Selon les études, le non-remplacement d’un fonctionnaire sur deux partant à la retraite rapporterait entre 100 et 500 millions d’euros par an à l’Etat, bien loin des 2,5 milliards d’euros que coûte la TVA à 5,5% sur la restauration (et qui est une erreur, je le reconnais bien volontiers). Dès lors pourquoi s’obstiner dans une telle politique douloureuse qui ne rapporte presque rien ?

Tout d’abord il faut bien voir ce que l’on compare : dans la situation avant réforme on a 2 fonctionnaires qui deviennent 2 retraités (dont il faut bien payer les pensions) et on embauche 2 jeunes fonctionnaires. Avec la réforme, on se retrouve avec 2 retraités et 1 jeune fonctionnaire, l’économie relative est donc celle d’un jeune fonctionnaire mais cela ne signifie pas que la masse salariale + les pensions diminue pour l’Etat, cela permet juste d’en atténuer la hausse. Les véritables économies arriveront (c’est triste à dire mais c’est comptablement exact) quand les fonctionnaires retraités mourront et qu’il ne faudra plus leur verser leur pension.

Si l’on reprend le calcul en relatif entre la situation avec ou sans cette mesure de non remplacement, imaginons que l’on obtienne 500 millions d’économies par an (pour obtenir ce chiffre en haut de la fourchette il faudrait moins redistribuer de pouvoir d’achat aux fonctionnaires restants). Ce qu’il faut bien comprendre, c’est que ces économies sont cumulatives d’une année sur l’autre car un fonctionnaire non embauché en 2007 me fait faire des économies en 2007 mais aussi en 2008 et en 2011 ! Ainsi, au bout de 2 ans, l’économie cumulée de cette politique est de 1 milliards et au bout de X années elle est de 0,5 X milliards d’euros. La poursuite de cette politique pendant une période suffisamment longue est donc bien ce qui permettra, à terme, de diminuer le déficit de l’Etat de manière structurelle. Loin d’être une mesurette, il s’agit donc d’une réponse de fond.

Il faut parfois faire confiance à son bon sens : si l’essentiel des dépenses de l’Etat consistent en de la masse salariale et des pensions de retraite, la seule réponse de fond pour les réduire est de recruter moins de fonctionnaires et d’allonger leur durée d’activité.

:: Consigne ::
Poursuivez le texte sur le non-remplacement des fonctionnaires partant à la retraite en reprenant après sa dernière phrase.

:: Données fournies ::
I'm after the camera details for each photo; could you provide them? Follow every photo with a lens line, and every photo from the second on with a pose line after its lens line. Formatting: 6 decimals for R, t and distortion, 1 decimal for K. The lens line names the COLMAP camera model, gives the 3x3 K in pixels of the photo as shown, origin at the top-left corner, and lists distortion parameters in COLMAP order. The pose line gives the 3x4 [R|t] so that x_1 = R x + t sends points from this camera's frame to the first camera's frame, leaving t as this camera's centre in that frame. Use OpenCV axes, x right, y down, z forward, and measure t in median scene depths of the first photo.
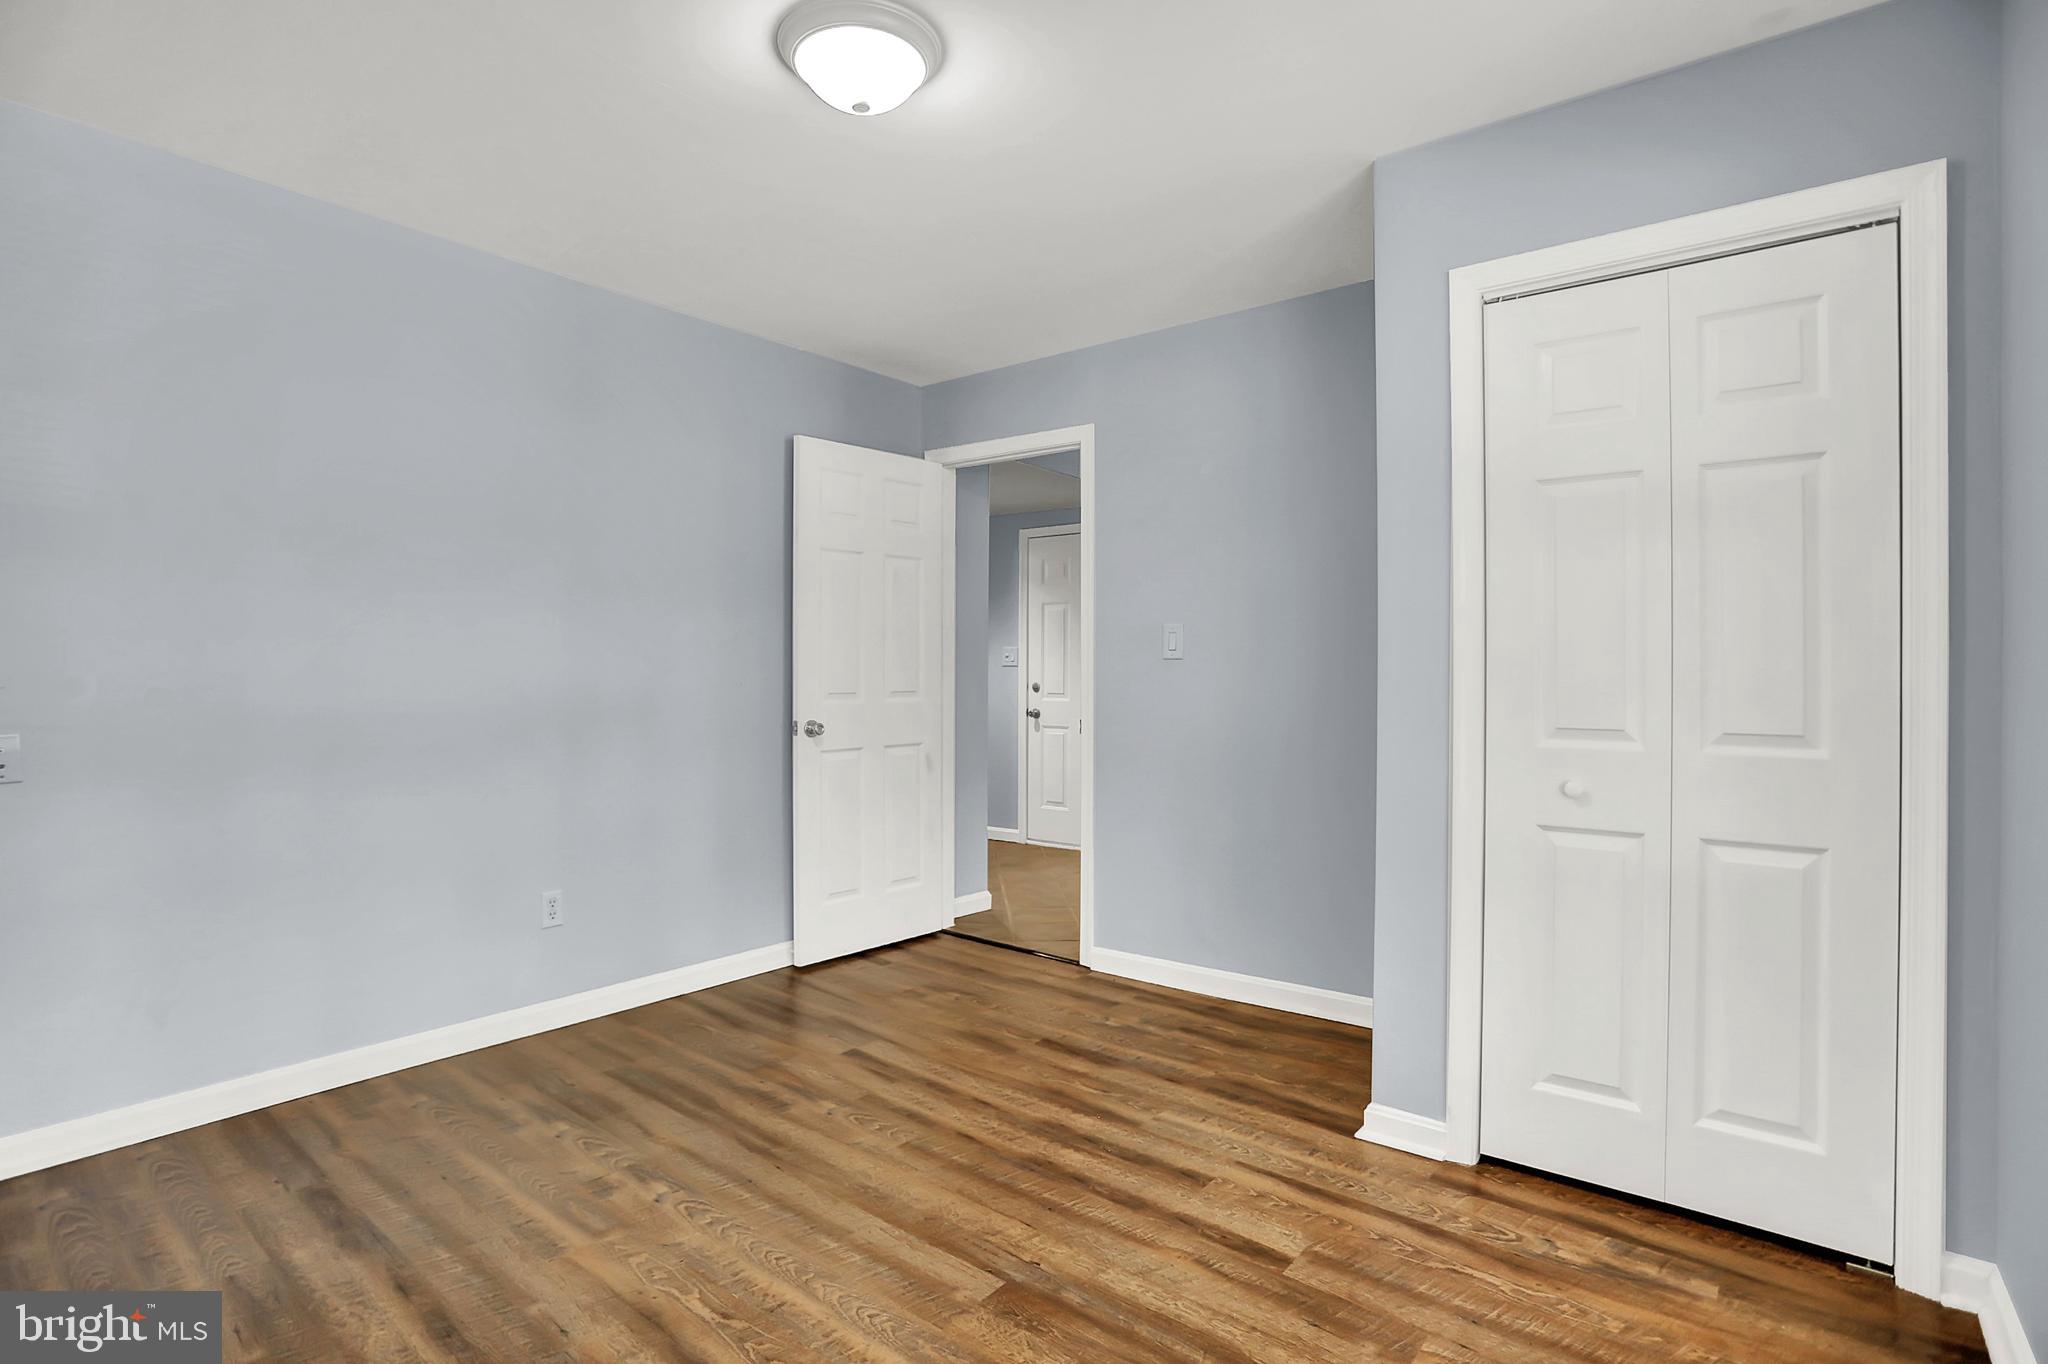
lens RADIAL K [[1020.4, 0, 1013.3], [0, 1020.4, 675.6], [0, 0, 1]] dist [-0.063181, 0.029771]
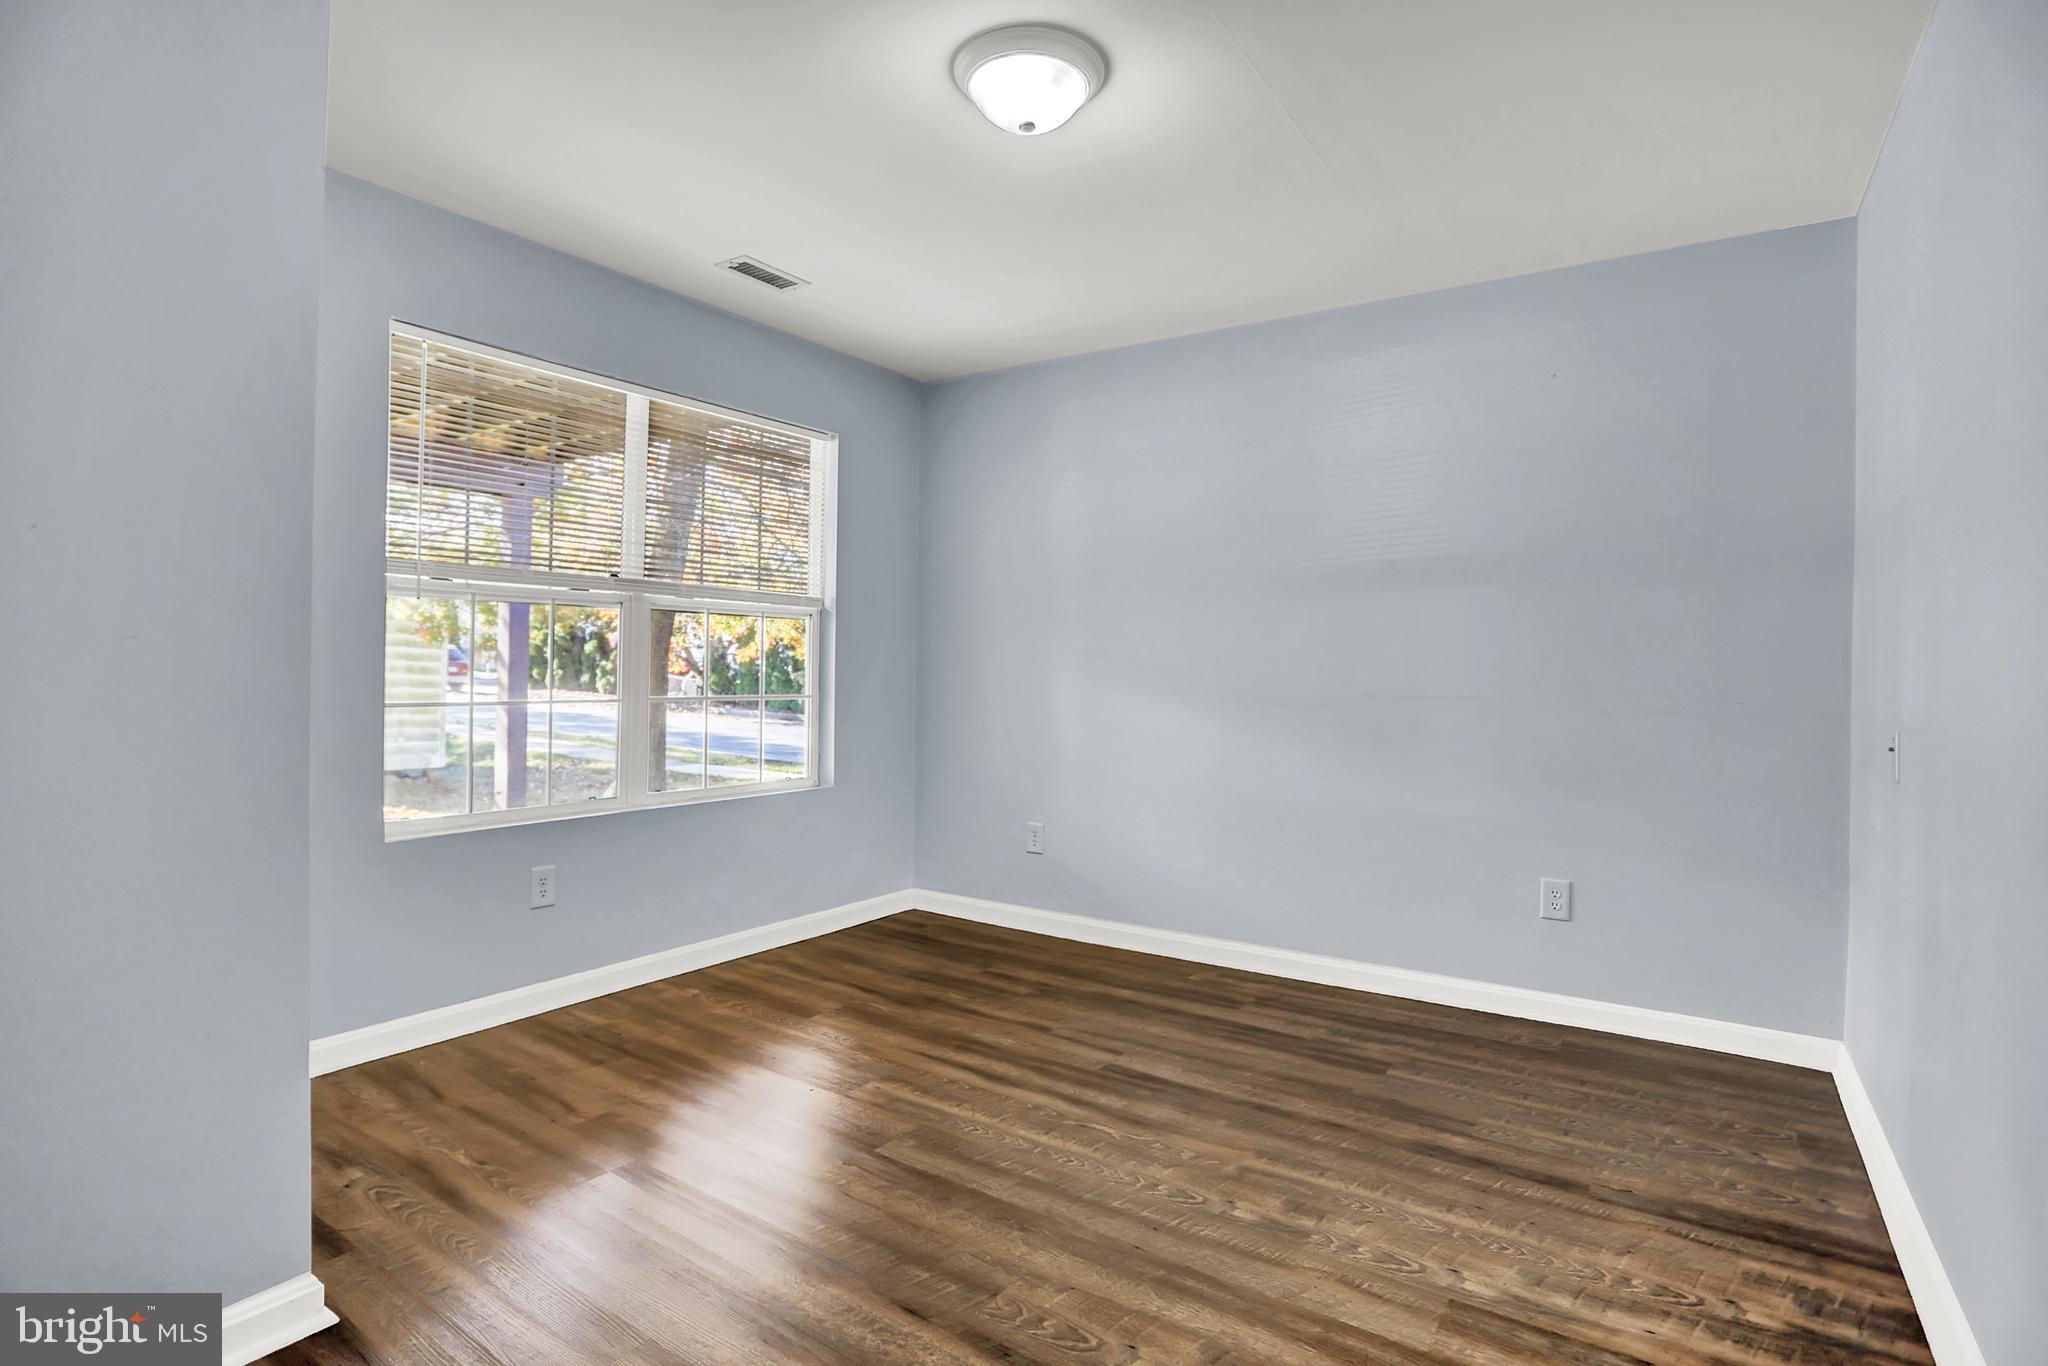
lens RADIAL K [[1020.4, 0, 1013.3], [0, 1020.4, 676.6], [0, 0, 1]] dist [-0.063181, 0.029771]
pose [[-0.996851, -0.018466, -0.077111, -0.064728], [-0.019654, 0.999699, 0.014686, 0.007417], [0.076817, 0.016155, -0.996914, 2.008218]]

:: Réponse ::
5. L’augmentation de la durée de cotisation est plus juste que le report de l’âge légal à 62 ans

Pour terminer, on entre dans le mensonge le plus grave du PS, celui relatif au régime de retraite. La position du PS, de Martine Aubry à François Hollande en passant par Ségolène Royal est de revenir à la retraite à 60 ans. Conscients qu’ils risquent de ne pas apparaître crédibles sur le plan des finances publiques, ils cautionnent en revanche l’allongement de la durée de cotisation à 41,5 annuités. En gros ils ne sont pas contre une réforme de retraite en soi mais pensent que le moyen utilisé est injuste. Ce qui est dommage c’est qu’en 2003 François Fillon a fait une réforme précisément basée sur l’augmentation de la durée de cotisation mais qu’à l’époque le PS était contre (peut-être aurait-il préféré à ce moment là une augmentation de l’âge légal, qui sait ?).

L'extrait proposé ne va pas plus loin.